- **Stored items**
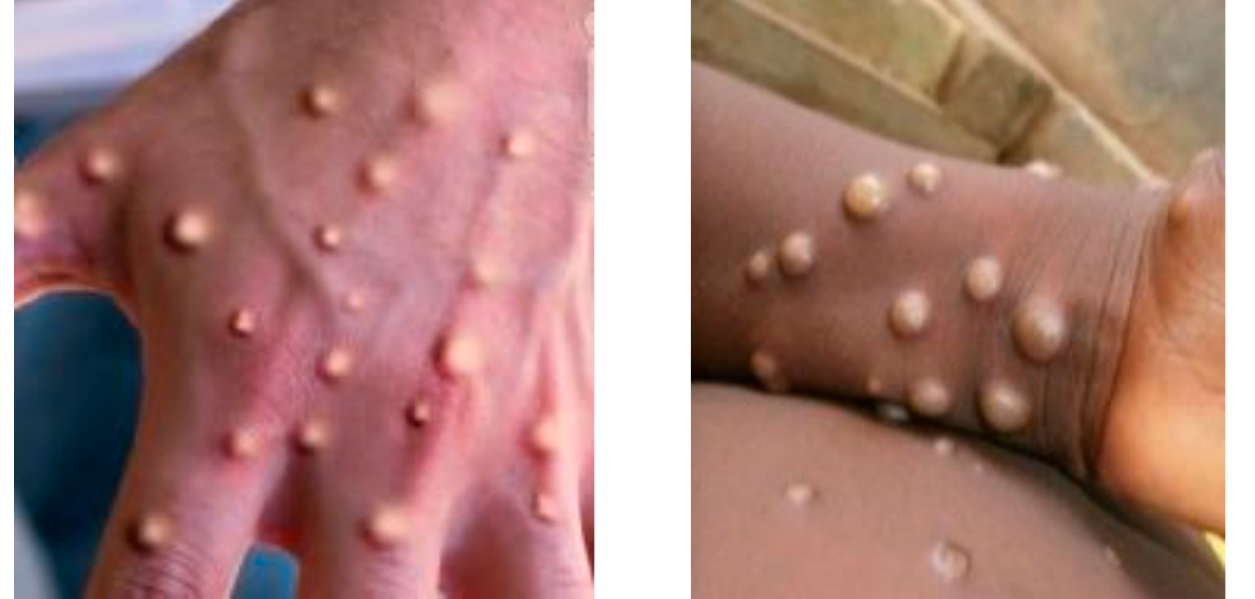
Figure 1. From left: lesion properties of monkeypox and Chickenpox [20,21].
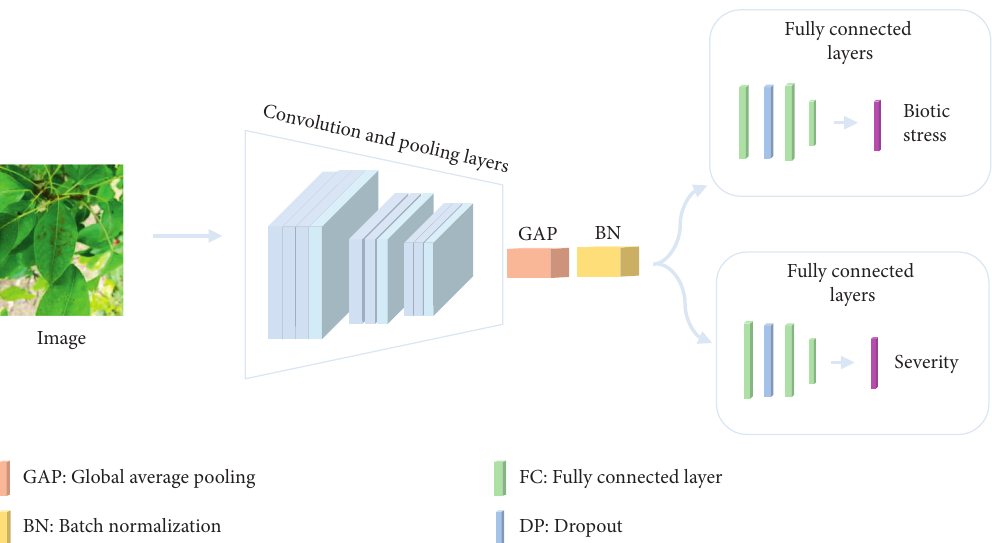
Figure 5: A schematic of the proposed image-based multioutput convolutional neural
Question: What does this figure show? Answer in one sentence.
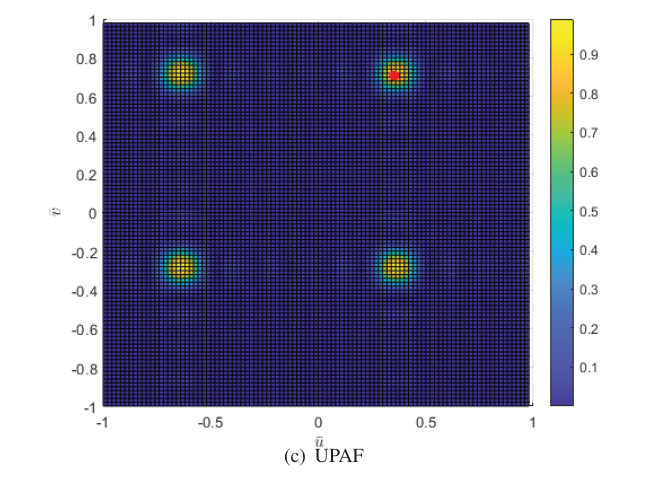
Answer: Comparison of steering vector correlation with differ- ent antennas’ positions in the case of 2D array.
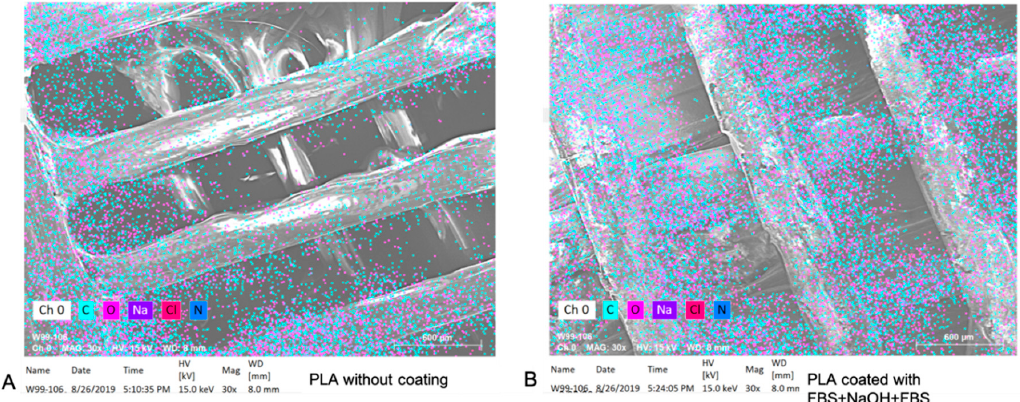
Figure 7. The EDS elemental analysis for PLA square with a naked surface ( A ) and a sandwich-like coating ( B ).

- **Activity**
Send back the entries above exactly. Skip the images.

- **Task result**
Figure 1. From left: lesion properties of monkeypox and Chickenpox [20,21].
Figure 5: A schematic of the proposed image-based multioutput convolutional neural
Question: What does this figure show? Answer in one sentence.
Answer: Comparison of steering vector correlation with differ- ent antennas’ positions in the case of 2D array.
Figure 7. The EDS elemental analysis for PLA square with a naked surface ( A ) and a sandwich-like coating ( B ).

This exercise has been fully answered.